● **SET PROBLEM**
Copy out the material word for word, everything from the line containing "another photograph: 7:24" down to the line containing "The answer is 1:38", both of those lines included.

━━ INFORMATION SUPPLIED

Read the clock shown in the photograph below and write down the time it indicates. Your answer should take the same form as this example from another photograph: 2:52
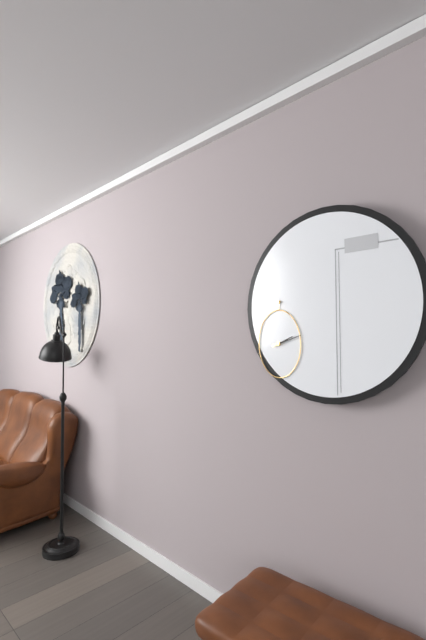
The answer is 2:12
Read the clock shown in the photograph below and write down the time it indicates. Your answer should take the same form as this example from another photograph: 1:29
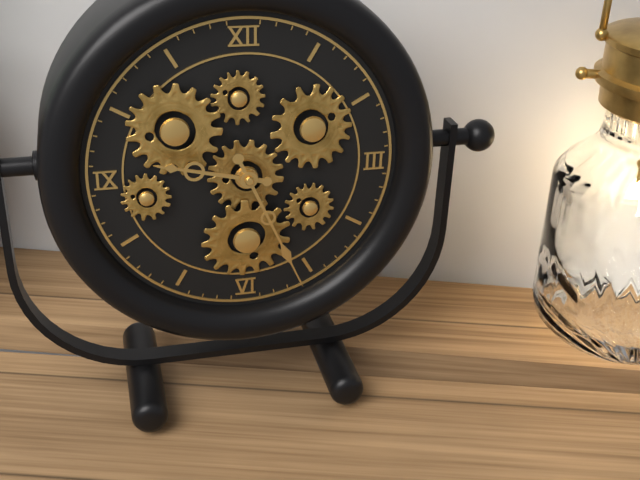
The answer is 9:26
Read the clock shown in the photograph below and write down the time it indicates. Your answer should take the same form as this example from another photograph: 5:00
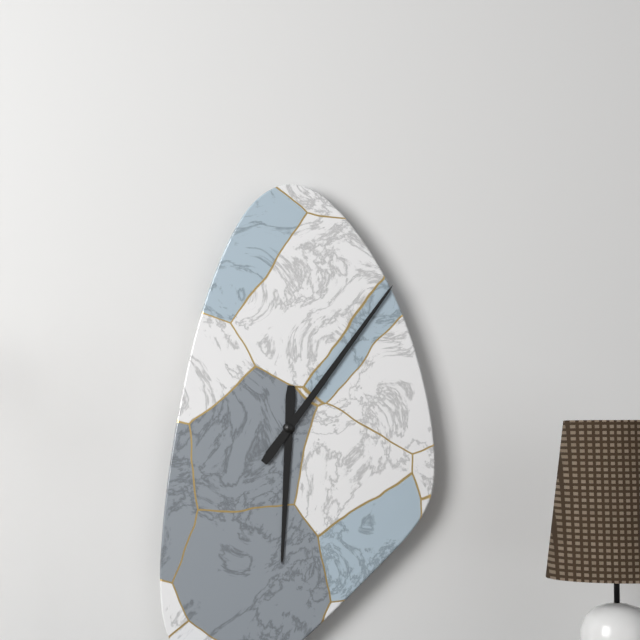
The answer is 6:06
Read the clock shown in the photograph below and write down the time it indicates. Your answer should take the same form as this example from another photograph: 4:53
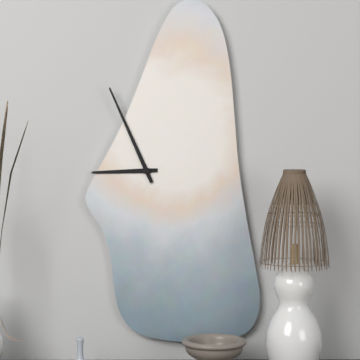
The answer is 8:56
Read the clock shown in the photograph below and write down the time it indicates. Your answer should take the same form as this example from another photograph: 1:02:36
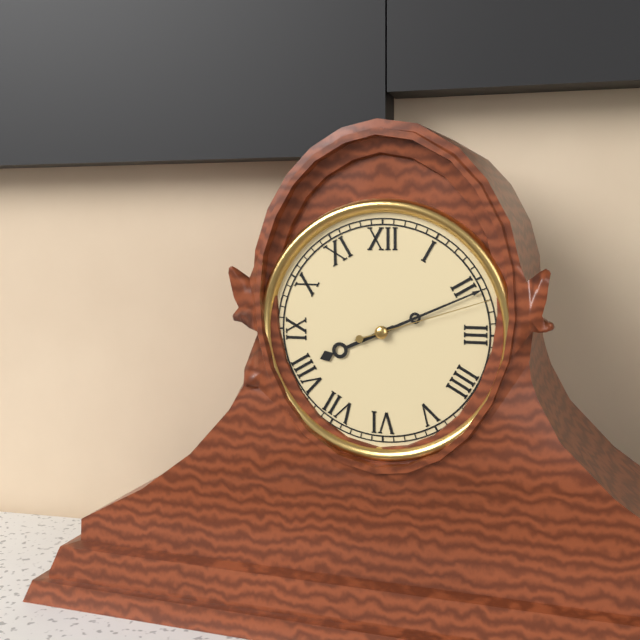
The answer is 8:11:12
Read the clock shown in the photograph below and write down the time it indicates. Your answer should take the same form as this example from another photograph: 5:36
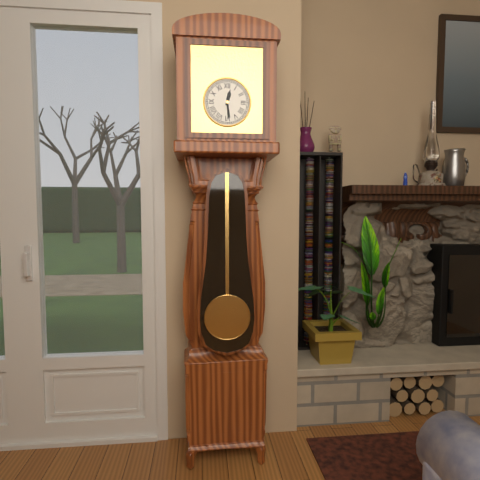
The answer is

━━━━
━━ INFORMATION SUPPLIED

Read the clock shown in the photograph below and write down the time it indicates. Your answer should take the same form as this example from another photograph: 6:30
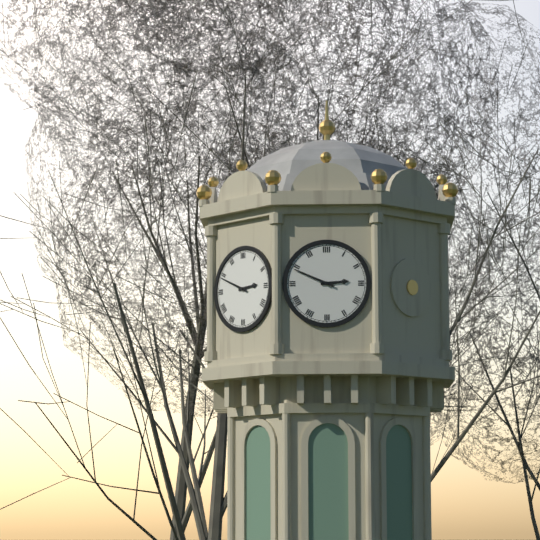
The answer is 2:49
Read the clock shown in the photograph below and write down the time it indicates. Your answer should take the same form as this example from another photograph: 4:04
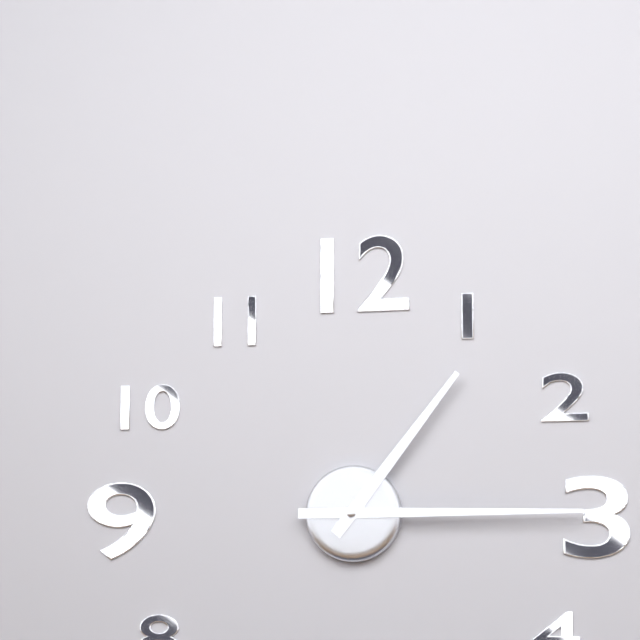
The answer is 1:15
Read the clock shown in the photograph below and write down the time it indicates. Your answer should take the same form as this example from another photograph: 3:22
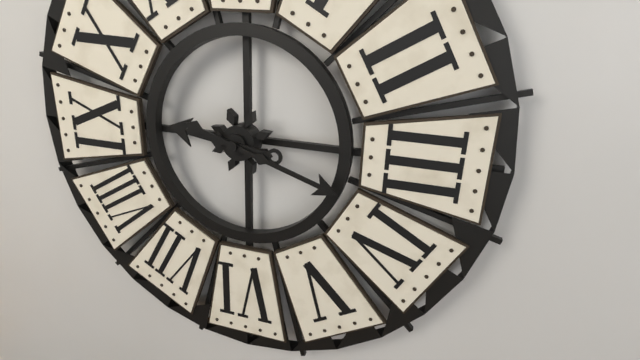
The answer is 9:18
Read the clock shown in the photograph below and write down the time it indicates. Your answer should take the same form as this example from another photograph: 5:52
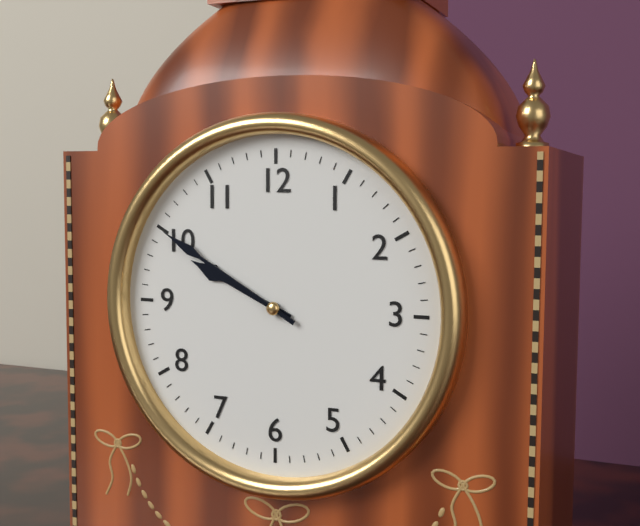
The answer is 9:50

━━━━
━━ INFORMATION SUPPLIED

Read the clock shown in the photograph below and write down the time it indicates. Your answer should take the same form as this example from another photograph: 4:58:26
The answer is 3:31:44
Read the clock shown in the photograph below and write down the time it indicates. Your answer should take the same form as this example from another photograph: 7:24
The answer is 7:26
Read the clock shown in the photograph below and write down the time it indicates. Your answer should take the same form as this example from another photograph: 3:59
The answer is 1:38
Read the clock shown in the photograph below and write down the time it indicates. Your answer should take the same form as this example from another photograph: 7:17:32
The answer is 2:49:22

━━━━

● **REPLY TO THE TASK**
Read the clock shown in the photograph below and write down the time it indicates. Your answer should take the same form as this example from another photograph: 7:24
The answer is 7:26
Read the clock shown in the photograph below and write down the time it indicates. Your answer should take the same form as this example from another photograph: 3:59
The answer is 1:38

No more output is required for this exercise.